[Start of section]

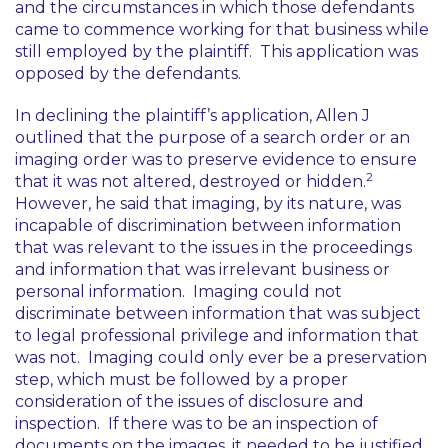
and the circumstances in which those defendants
came to commence working for that business while
still employed by the plaintiff. This application was
opposed by the defendants.
In declining the plaintiff’s application, Allen J
outlined that the purpose of a search order or an
imaging order was to preserve evidence to ensure
2
that it was not altered, destroyed or hidden.
However, he said that imaging, by its nature, was
incapable of discrimination between information
that was relevant to the issues in the proceedings
and information that was irrelevant business or
personal information. Imaging could not
discriminate between information that was subject
to legal professional privilege and information that
was not. Imaging could only ever be a preservation
step, which must be followed by a proper
consideration of the issues of disclosure and
inspection. If there was to be an inspection of
documents on the images, it needed to be justified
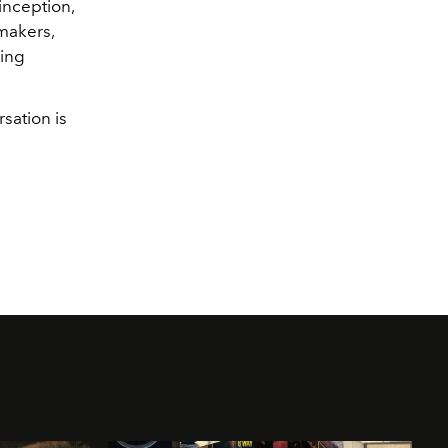
inception,
makers,
ying
sation is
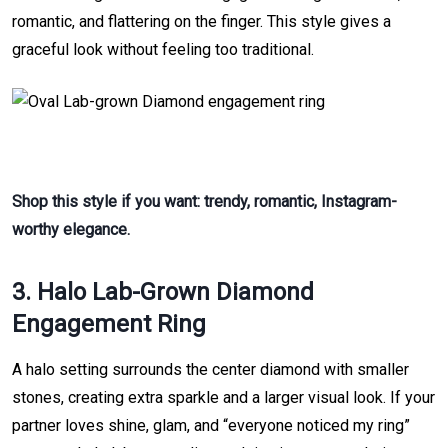
romantic, and flattering on the finger. This style gives a
graceful look without feeling too traditional.
Shop this style if you want: trendy, romantic, Instagram-
worthy elegance.
3. Halo Lab-Grown Diamond
Engagement Ring
A halo setting surrounds the center diamond with smaller
stones, creating extra sparkle and a larger visual look. If your
partner loves shine, glam, and “everyone noticed my ring”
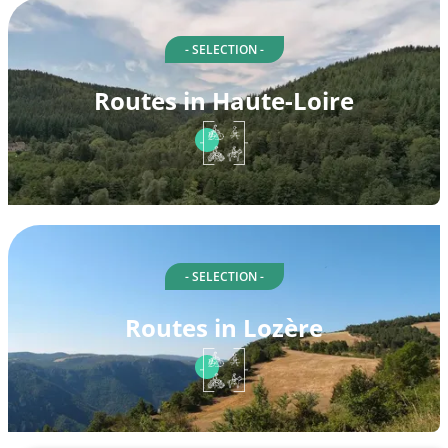
- SELECTION -
Routes in Haute-Loire
- SELECTION -
Routes in Lozère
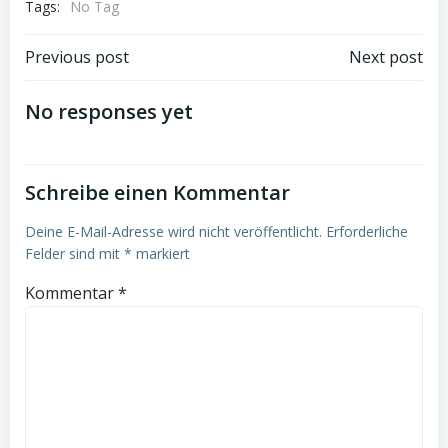
Tags:
No Tag
Beitrags-
Beitrags-
Previous post
Next post
Navigation
Navigation
No responses yet
Schreibe einen Kommentar
Deine E-Mail-Adresse wird nicht veröffentlicht.
Erforderliche
Felder sind mit
*
markiert
Kommentar
*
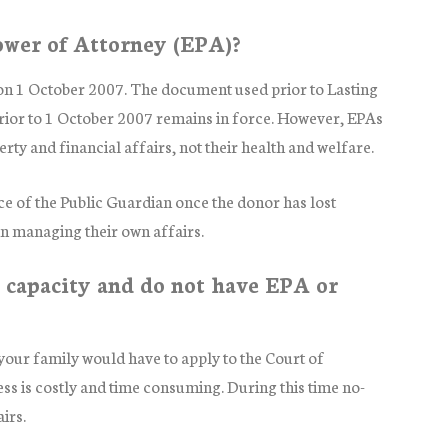
ower of Attorney (EPA)?
on 1 October 2007. The document used prior to Lasting
prior to 1 October 2007 remains in force. However, EPAs
ty and financial affairs, not their health and welfare.
ce of the Public Guardian once the donor has lost
 in managing their own affairs.
 capacity and do not have EPA or
our family would have to apply to the Court of
ss is costly and time consuming. During this time no-
irs.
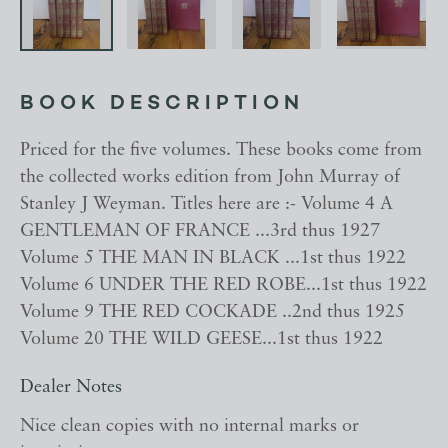
BOOK DESCRIPTION
Priced for the five volumes. These books come from
the collected works edition from John Murray of
Stanley J Weyman. Titles here are :- Volume 4 A
GENTLEMAN OF FRANCE ...3rd thus 1927
Volume 5 THE MAN IN BLACK ...1st thus 1922
Volume 6 UNDER THE RED ROBE...1st thus 1922
Volume 9 THE RED COCKADE ..2nd thus 1925
Volume 20 THE WILD GEESE...1st thus 1922
Dealer Notes
Nice clean copies with no internal marks or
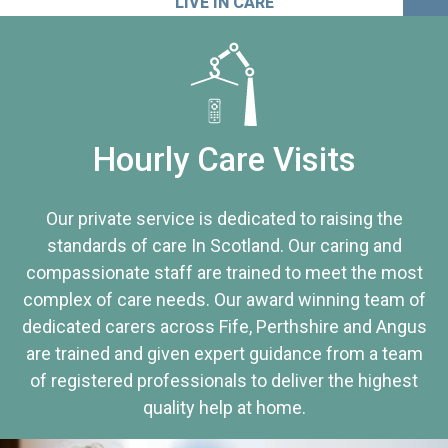
LIVE IN CARE
Hourly Care Visits
Our private service is dedicated to raising the
standards of care In Scotland. Our caring and
compassionate staff are trained to meet the most
complex of care needs. Our award winning team of
dedicated carers across Fife, Perthshire and Angus
are trained and given expert guidance from a team
of registered professionals to deliver the highest
quality help at home.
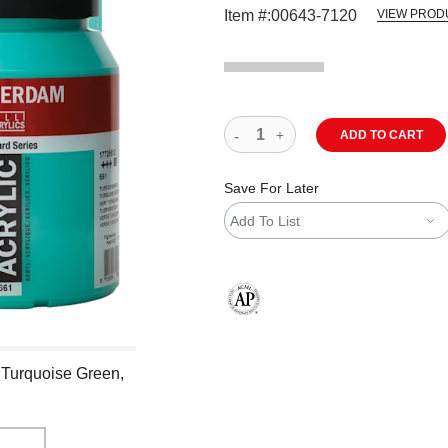
Item #:
00643-7120
VIEW PROD
ADD TO CART
Save For Later
Add To List
The AP Seal identifies art materials
 Turquoise Green,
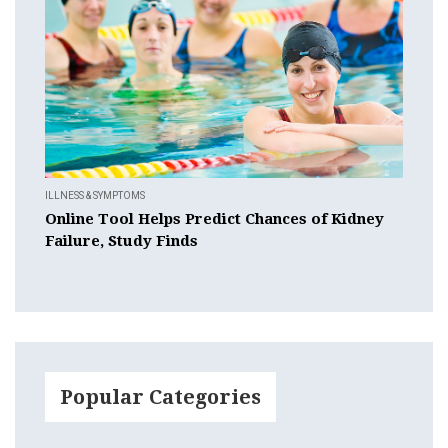
ILLNESS & SYMPTOMS
Online Tool Helps Predict Chances of Kidney
Failure, Study Finds
Popular Categories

[End of section]

[PROBLEM] Which lines in the entries above contain "plaintiff"? Pull each of them out.

[EXERCISE RESULT]
still employed by the plaintiff. This application was
In declining the plaintiff’s application, Allen J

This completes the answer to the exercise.